Maussan claimed the specimens were not related to any life on Earth, saying: “The public has a right to know about non-human technology and non-human entities.”
The revelation was met with skepticism at the time, with physicist and presenter Professor Brian Cox among those criticizing the claims made by Maussan as he said they were ‘way too humanoid’ to be genuine.
However, Maussan continued to insist the bodies were real when he appeared again in front of Mexico’s Congress on Tuesday (7 November).
The ufologist came armed with a string of doctors to back him up, all of who said the bodies had at one point been alive.
Anthropologist Roger Zuniga, of San Luis Gonzaga National University in Ica Peru, offered up a letter signed by 11 researchers from the university which stated the bodies were not fake.
Speaking to Reuters after the congressional session, he said: “They’re real.
“There was absolutely no human intervention in the physical and biological formation of these beings.”
However, Zuniga has pointed out that he doesn’t know the origin of the beings, and the letter made clear that the scientists were not implying the bodies were ‘extraterrestrial’.
Maussan has not offered up a definitive explanation for the origins of the bodies himself, but stated: “None of the scientists say [the study results] prove that they are extraterrestrials, but I go further.”
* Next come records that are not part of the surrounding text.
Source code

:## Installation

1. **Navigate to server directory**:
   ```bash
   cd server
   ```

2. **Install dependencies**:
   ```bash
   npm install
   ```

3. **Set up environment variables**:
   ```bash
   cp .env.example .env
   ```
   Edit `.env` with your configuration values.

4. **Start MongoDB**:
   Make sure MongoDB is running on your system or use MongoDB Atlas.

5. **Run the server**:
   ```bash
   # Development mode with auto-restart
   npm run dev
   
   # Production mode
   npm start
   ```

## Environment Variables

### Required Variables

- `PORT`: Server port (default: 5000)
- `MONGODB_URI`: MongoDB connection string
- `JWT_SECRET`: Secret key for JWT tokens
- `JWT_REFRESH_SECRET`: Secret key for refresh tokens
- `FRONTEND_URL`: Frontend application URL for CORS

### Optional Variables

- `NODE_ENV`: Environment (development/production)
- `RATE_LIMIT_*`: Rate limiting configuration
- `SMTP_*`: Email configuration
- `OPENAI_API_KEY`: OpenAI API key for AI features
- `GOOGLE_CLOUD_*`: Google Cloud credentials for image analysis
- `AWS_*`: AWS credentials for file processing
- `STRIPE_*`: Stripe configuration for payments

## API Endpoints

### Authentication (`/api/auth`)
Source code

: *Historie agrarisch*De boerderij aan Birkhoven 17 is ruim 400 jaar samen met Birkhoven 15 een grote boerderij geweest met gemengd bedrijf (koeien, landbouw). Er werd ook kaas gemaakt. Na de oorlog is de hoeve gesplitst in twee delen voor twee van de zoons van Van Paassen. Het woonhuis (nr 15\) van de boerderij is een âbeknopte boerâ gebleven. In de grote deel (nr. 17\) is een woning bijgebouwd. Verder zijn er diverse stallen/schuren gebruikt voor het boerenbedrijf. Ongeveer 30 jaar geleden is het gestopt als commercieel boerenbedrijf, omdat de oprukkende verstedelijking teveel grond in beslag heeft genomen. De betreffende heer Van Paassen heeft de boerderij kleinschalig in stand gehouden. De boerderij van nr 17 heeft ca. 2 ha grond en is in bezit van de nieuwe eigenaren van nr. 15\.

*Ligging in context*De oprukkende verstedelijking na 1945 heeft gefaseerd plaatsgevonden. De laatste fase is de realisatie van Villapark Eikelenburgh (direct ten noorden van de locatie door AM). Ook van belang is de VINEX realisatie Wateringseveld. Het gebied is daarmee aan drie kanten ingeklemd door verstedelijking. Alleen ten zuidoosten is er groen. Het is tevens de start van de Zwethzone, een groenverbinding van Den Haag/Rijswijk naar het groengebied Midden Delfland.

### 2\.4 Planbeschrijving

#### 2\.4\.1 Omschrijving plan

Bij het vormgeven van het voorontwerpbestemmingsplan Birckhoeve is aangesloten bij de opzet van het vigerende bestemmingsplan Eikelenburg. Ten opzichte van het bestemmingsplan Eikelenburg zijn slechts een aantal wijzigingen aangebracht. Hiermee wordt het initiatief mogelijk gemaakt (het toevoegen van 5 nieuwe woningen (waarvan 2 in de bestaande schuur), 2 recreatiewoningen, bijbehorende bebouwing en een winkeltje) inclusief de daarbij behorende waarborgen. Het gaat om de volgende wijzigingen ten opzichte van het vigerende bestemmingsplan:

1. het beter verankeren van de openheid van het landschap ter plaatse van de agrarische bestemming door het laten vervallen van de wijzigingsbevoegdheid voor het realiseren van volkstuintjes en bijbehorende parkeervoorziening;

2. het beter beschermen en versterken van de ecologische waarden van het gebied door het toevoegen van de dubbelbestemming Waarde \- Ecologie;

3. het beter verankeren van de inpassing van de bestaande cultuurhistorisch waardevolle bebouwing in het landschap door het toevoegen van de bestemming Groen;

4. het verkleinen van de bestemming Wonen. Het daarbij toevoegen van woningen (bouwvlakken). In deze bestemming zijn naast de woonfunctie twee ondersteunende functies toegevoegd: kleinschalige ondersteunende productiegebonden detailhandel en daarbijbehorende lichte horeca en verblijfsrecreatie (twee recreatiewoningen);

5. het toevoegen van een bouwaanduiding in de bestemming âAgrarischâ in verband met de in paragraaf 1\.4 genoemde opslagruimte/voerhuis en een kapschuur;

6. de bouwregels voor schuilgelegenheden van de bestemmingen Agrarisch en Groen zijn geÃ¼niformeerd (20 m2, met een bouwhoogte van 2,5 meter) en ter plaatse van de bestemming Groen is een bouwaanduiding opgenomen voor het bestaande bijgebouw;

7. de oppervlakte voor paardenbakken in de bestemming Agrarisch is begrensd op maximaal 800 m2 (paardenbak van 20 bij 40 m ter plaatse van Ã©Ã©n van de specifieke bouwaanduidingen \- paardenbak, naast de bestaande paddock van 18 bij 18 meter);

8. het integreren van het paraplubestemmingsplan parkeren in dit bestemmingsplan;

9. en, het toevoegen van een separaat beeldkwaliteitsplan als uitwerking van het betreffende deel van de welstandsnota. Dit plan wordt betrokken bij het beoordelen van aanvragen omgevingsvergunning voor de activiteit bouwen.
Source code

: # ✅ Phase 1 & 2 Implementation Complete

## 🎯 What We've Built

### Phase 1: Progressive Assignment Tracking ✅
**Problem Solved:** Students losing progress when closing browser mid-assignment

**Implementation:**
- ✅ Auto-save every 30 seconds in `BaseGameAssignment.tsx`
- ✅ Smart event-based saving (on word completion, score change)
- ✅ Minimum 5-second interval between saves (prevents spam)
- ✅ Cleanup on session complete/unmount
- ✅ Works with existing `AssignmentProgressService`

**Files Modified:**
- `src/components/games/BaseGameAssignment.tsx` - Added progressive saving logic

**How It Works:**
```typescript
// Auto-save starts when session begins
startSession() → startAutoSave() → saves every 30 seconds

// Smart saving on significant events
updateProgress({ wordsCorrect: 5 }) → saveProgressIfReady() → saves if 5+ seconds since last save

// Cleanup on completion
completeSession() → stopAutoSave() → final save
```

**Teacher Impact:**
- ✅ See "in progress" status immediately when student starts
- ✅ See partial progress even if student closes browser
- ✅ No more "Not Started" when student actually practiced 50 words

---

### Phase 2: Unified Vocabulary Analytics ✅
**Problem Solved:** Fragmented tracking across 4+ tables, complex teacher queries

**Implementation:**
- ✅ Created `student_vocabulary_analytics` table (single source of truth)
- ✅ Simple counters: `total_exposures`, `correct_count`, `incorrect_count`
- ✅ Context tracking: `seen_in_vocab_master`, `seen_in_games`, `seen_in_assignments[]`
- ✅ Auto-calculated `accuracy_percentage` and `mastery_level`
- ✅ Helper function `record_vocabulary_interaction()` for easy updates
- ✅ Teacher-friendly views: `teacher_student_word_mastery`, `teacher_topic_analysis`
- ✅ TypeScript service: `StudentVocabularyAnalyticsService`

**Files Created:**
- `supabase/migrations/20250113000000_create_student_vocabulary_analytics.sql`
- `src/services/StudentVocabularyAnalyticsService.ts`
The ufologist went on to suggest the bodies could be evidence of non-Earthly life forms.
After reviewing test results and images of the bodies, Argentine surgeon Celestino Adolfo Piotto expressed belief they were an evolved version of humans as we exist today, claiming they were ‘our descendants’.
Maussan has previously come under fire by the scientific community after making similar claims about bodies in Peru.
When the bodies were studied by the country’s prosecutor’s office, it found the bodies were actually ‘recently manufactured dolls, which have been covered with a mixture of paper and synthetic glue to simulate the presence of skin’.
Though Zuniga acknowledged false specimens have been an issue in the past, he stood by his claims that the ones presented in Mexico are real.